- **EXERCISE**
The line that contains "სიძველის რაიმე ნიშანი." marks the end: retype the data below exactly from its first line through that line.

- **RECORDS SUPPLIED**
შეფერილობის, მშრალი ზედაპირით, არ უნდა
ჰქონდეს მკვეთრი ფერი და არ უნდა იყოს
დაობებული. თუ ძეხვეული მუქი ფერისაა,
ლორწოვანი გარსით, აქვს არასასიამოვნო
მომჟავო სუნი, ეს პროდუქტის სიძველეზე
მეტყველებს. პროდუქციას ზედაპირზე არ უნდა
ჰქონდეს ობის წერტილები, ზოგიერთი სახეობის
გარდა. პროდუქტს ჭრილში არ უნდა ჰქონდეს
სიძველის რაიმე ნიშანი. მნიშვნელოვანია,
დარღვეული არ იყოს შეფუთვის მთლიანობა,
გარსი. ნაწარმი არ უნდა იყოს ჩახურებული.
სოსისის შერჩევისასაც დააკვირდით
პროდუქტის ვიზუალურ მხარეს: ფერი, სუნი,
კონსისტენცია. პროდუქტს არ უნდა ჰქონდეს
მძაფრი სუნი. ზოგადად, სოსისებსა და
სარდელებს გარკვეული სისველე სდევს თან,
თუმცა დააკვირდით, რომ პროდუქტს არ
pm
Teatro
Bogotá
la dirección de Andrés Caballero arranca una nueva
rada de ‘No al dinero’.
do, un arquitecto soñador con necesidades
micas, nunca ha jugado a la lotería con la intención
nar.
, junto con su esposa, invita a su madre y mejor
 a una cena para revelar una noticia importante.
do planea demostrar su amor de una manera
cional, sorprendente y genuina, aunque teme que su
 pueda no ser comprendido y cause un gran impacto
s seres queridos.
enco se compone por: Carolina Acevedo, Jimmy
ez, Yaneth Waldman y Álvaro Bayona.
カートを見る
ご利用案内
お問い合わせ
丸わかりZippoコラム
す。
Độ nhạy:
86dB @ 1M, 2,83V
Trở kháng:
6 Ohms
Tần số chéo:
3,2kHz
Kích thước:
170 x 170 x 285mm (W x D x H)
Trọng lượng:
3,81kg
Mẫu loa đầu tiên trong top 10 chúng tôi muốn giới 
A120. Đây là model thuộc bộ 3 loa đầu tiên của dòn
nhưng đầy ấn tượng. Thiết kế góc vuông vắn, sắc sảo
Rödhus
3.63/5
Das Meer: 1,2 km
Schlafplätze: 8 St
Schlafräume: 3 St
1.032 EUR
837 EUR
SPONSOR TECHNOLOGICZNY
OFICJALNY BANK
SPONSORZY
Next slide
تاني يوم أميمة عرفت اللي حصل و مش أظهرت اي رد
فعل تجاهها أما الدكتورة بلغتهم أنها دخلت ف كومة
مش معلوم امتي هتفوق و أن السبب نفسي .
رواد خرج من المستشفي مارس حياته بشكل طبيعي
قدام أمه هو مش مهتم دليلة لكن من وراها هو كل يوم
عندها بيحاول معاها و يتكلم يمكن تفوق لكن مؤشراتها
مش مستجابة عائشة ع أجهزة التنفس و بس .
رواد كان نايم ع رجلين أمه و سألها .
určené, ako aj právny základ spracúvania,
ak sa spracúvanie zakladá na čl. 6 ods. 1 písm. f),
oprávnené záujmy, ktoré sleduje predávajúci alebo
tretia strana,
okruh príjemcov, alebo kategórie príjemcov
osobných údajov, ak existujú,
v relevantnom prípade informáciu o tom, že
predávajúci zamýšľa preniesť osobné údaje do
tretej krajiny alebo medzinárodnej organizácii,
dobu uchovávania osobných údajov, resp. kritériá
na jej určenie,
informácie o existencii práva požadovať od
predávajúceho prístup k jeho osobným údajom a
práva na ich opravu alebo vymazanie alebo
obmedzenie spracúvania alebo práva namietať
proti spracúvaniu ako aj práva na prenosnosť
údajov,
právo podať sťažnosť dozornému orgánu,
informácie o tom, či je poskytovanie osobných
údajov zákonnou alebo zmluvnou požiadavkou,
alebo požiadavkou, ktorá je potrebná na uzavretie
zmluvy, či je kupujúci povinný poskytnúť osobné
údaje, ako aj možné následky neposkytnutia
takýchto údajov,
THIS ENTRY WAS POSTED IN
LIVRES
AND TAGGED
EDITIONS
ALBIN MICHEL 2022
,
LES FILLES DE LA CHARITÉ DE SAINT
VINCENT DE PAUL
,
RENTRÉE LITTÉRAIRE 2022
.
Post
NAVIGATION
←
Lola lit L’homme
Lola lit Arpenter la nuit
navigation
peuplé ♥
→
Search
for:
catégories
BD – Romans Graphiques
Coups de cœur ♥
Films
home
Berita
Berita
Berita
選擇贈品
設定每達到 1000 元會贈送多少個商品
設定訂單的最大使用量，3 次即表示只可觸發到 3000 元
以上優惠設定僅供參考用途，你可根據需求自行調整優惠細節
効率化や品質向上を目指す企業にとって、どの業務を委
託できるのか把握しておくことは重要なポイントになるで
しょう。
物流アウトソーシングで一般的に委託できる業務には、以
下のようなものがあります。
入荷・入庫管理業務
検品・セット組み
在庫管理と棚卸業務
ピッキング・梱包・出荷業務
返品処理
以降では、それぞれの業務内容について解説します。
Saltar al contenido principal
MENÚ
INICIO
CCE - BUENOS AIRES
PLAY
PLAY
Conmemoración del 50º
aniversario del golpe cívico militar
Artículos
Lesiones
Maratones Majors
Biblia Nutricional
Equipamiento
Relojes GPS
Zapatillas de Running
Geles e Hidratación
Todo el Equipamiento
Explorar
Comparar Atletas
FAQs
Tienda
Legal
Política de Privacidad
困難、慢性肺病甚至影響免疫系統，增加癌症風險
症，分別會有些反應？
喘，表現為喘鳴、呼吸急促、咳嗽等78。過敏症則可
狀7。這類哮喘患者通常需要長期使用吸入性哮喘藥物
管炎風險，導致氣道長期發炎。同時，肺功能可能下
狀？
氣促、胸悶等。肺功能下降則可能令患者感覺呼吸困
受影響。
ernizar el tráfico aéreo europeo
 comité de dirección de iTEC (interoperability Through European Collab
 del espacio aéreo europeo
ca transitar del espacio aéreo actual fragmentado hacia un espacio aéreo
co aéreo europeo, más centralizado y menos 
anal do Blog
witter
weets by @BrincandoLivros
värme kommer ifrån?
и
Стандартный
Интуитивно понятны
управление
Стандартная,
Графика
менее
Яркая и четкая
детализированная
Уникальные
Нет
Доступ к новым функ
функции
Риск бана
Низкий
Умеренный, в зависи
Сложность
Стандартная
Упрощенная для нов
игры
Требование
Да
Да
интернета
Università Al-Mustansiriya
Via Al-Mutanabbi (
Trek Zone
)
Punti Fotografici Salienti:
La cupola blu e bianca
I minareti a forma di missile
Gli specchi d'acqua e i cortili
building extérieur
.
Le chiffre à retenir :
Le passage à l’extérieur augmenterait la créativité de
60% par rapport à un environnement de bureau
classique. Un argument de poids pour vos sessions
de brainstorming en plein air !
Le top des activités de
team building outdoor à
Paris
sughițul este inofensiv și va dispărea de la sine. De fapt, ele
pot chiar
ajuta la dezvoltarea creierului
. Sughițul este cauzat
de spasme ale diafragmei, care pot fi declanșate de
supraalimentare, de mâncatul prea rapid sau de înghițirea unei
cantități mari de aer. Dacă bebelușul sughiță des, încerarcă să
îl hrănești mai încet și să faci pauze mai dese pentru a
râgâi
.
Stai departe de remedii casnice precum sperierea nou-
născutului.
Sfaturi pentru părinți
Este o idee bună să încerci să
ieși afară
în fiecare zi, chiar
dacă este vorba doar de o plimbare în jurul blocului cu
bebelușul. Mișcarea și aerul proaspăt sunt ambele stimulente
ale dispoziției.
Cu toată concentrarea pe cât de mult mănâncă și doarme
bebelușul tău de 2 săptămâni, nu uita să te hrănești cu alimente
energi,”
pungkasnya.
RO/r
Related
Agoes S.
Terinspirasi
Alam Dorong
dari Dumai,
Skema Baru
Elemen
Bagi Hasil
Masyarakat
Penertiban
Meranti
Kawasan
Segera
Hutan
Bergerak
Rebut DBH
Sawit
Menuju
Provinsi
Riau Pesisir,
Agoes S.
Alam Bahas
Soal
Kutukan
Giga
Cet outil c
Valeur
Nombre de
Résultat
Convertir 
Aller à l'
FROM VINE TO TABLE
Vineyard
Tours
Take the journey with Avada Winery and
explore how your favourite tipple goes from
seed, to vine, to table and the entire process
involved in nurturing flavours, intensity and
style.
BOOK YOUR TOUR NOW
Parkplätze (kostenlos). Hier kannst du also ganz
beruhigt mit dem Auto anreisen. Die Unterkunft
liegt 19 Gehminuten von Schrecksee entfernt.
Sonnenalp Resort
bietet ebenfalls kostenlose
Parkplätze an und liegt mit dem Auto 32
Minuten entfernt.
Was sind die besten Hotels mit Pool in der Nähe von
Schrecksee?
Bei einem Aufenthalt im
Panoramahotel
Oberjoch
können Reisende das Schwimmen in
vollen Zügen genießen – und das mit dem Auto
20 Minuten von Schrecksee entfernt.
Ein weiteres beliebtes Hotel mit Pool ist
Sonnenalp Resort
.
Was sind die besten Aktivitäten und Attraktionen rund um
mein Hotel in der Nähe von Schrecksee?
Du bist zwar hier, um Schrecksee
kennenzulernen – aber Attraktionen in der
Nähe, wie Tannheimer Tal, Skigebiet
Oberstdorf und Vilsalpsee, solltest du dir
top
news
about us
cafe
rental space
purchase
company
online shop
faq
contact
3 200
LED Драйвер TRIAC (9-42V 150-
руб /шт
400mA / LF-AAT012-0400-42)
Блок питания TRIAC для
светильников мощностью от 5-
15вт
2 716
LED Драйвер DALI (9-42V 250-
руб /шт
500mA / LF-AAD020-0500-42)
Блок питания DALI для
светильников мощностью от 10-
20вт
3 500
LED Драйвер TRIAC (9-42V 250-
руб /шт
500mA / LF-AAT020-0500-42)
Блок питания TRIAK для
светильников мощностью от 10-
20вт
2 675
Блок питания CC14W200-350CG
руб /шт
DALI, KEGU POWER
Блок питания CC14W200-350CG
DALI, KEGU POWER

- **YOUR RESPONSE**
შეფერილობის, მშრალი ზედაპირით, არ უნდა
ჰქონდეს მკვეთრი ფერი და არ უნდა იყოს
დაობებული. თუ ძეხვეული მუქი ფერისაა,
ლორწოვანი გარსით, აქვს არასასიამოვნო
მომჟავო სუნი, ეს პროდუქტის სიძველეზე
მეტყველებს. პროდუქციას ზედაპირზე არ უნდა
ჰქონდეს ობის წერტილები, ზოგიერთი სახეობის
გარდა. პროდუქტს ჭრილში არ უნდა ჰქონდეს
სიძველის რაიმე ნიშანი. მნიშვნელოვანია,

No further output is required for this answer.